In the left you had internationalism in the 70ies and 80ies, then it went back to the local level.
Now you again have international contacts, international discussions and mutual influencing.
How do you see the situation in Europe, it's not like there's first occupations in the last few years only,
but clearly something has changed, has it intensified or has social media shifted it more into the public consciousness?
How does the media fare in general? Not well in Austria, as we all know we don't really have diverse media,
but in general in Europe, do we have more solidarity, where you are from for example?
Is it being hyped now and therefore no one will talk about it next year, currently it's part of any art fare like Documenta or Styrian Autumn.
The art scene is taking issue, literature surely, television and movies, I don't know,
maybe you'll have action films about occupations coming out in a year or something like that.
Can we continue to take it seriously, will some form of political emancipation emerge from it
or will it remain what it is and in a few years no one will be interested, is it possible to have an assessment on that?
If I said I had an assessment, it would be very audacious. What is evident is a certain imbalance.
In the south, where the austerity measures are implemented by the Troika, you get a lot more action
and of course the question is 'What difference does it make?'.
A friend of mine says he's completely disappointed with regards to Greece: General strike, violent demonstrations, election victories and no change
i.e. the current power structures remain and solidarity in the richer countries is also comparatively low.

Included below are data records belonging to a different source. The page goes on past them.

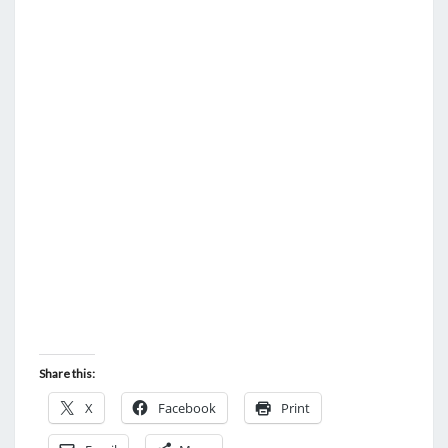
S
X
K
I
L
L
S
Share this:
X
Facebook
Print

At the same time I did have the feeling that there was a kind of departure in 2011, or some kind of cycle, which I would date a bit before
with a peak in 2011, which abated a bit, but partly in 1968 it was actually like that as well
in that it peaked in 1968, but what came after was not little either, it was just that it was repetitions in some cases, which is not as spectacular,
also in terms of media presence, so I do see further development, and regarding the posed question of occupation of a house or a square
of course there is a difference in size, but the center did get occupied around the 15th of October, which was the international day of action,
because people thought winter on the streets won't be great exactly, apart from that the question of habitation is central.
The Indignados, for example, have had a campaign where they prevented evictions.
I also do have the feeling that it is starting to get more violent.
Last year in Spain it (violence) was almost completely rejected and after getting stick from the police, it's not like that anymore.
Violence is of course always a question of media representation.
I remember in Austria, in the 70ies, when they talked about 'street fighting' that meant they were hitting us and we didn't really do anything
The common thing you can observe is that big diverse groups get together to say 'No'.
Whether it's on a square, in our case it's houses.
I think there is a big difference, because the focus is a different one. Our focus is on maintaining these houses.
We have to live somewhere, we need places to work. When you occupy a square in Spain, the focus is wider and more abstract.
I found that very interesting and it fascinated me, in the Arab Spring as well as in Spain:
This diversity of people who would never take to the streets together. When does this occur?
Just like in Hamburg: When people have the feeling that they are standing with their backs against the wall.
I think a lot of things will happen and I think it won't exactly be fun, I don't think it'll be pretty in the years to come, but I think it will be interesting.
It's not like we have a choice, we will all witness it, unless we kill ourselves, so one can try to shape it too.